- Relator(a)
- Ministro Benedito Gonçalves
- Órgão julgador
- Primeira Turma
- Data do julgamento
- 10/05/2021
- Data de publicação
- 13/05/2021
STJ – Acórdão, Rel. Ministro Benedito Gonçalves, Primeira Turma, j. 10/05/2021, p. 13/05/2021
PROCESSUAL CIVIL E TRIBUTÁRIO. AGRAVO INTERNO NO RECURSO ESPECIAL. REPETIÇÃO DE INDÉBITO. MODALIDADE DE RESTITUIÇÃO. COMPENSAÇÃO OU PRECATÓRIO. FACULDADE VINCULADA À PREVISÃO DE LEI. VIOLAÇÃO DO ART. 1.022 DO CPC/2015. OCORRÊNCIA. 1. Os órgãos judiciais estão obrigados a se manifestarem, de forma adequada, coerente e suficiente, sobre as questões relevantes suscitadas para a solução das controvérsias que lhes são submetidas a julgamento, assim considerados os argumentos capazes de, em tese, infirmar a conclusão adotada pelo julgador.

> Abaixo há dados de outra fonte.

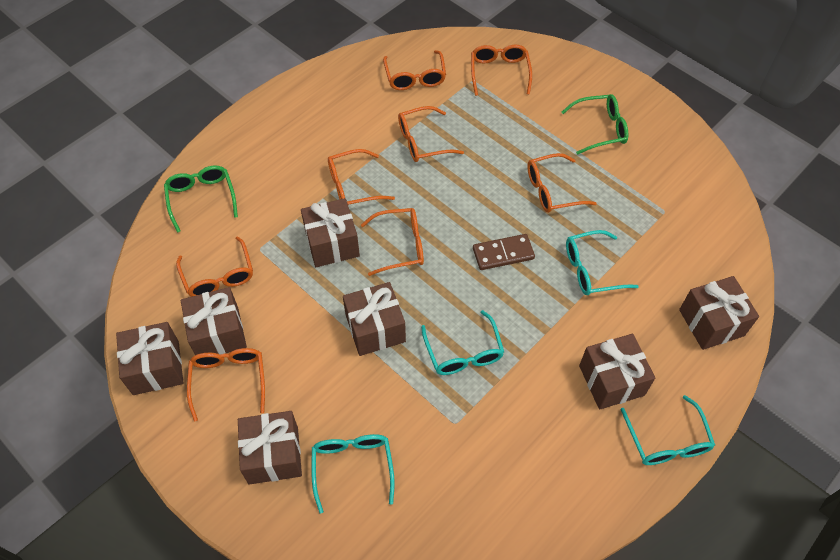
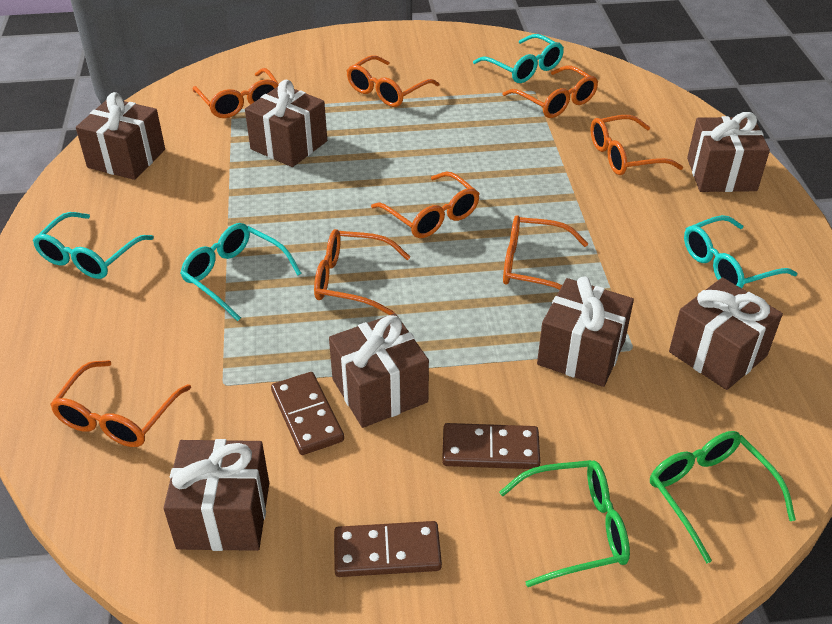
brown domino: 1 -> 3

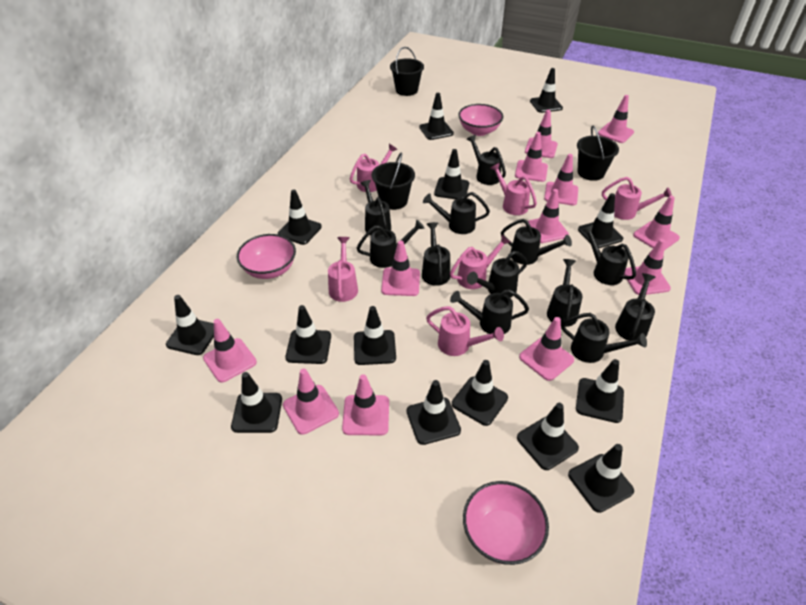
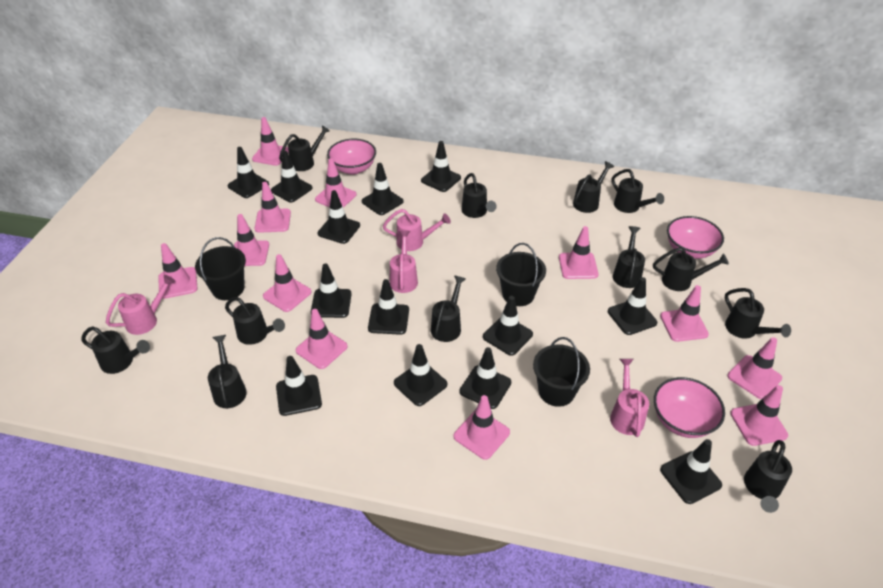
black traffic cone: 14 -> 13
pink watering can: 6 -> 4

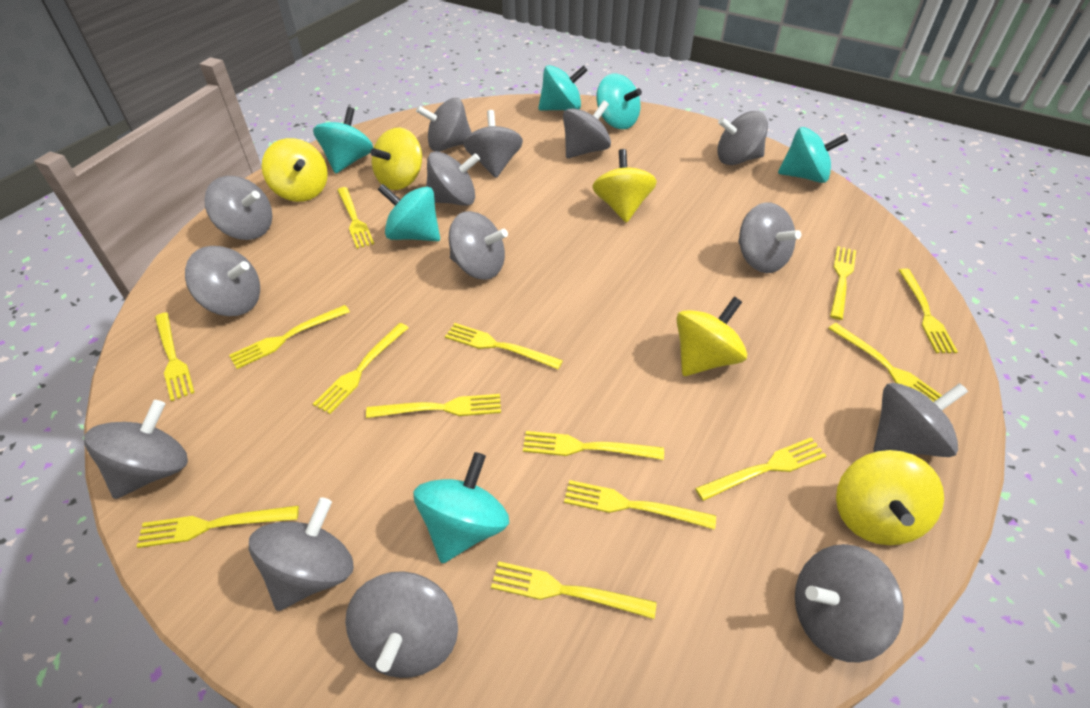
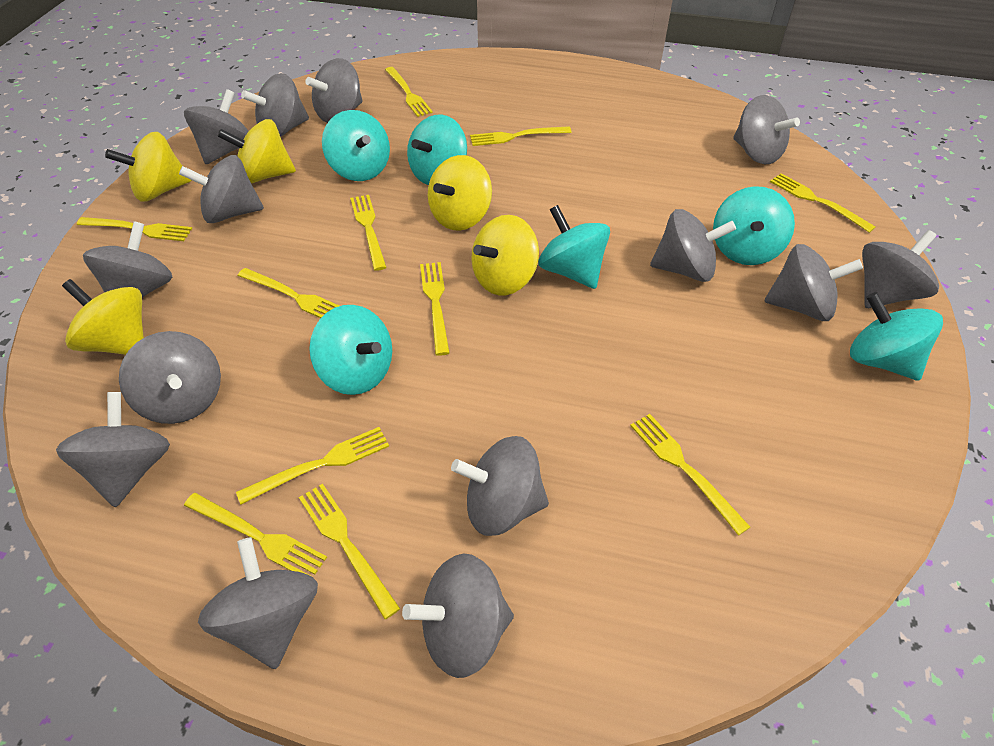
yellow fork: 14 -> 11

Nessa linha, se a integração pedida por meio dos aclaratórios é negada pelo órgão julgador, há violação dos arts. 489 e 1.022 do CPC/2015. Precedentes. 2. Este Tribunal Superior firmou tese segundo a qual "a opção entre a compensação e o recebimento do crédito por precatório ou requisição de pequeno valor cabe ao contribuinte credor pelo indébito tributário, haja vista que constituem formas de execução do julgado colocadas à disposição da parte, quando procedente a ação que teve a eficácia de declarar o indébito" (REsp 1.114.404/MG, repetitivo, Rel. Ministro Mauro Campbell Marques, Primeira Seção, julgado em 10/02/2010, DJe 01/03/2010). 3. Porém, só a lei pode autorizar a compensação, como se extrai do art. 170 do CTN, daí porque também pacífica a orientação jurisprudencial segundo a qual "a lei que regula a compensação tributária é a vigente à data do encontro de contas entre os recíprocos débito e crédito da Fazenda e do contribuinte" (REsp 1.164.452/MG, repetitivo, Rel. Ministro Teori Albino Zavascki, Primeira Seção, julgado em 25/08/2010, DJe 02/09/2010). 4. No caso autos, o recurso foi provido, por violação do art. 1.022 do CPC/2015, porque o órgão julgador a quo se apoiou na tese firmada no REsp 1.114.404/MG, mas nada decidiu quanto à relevante tese do Estado de São Paulo, no sentido de não haver autorização legal para a compensação. 5. Agravo interno não provido. (AgInt no REsp n. 1.904.842/SP, relator Ministro Benedito Gonçalves, Primeira Turma, julgado em 10/5/2021, DJe de 13/5/2021.)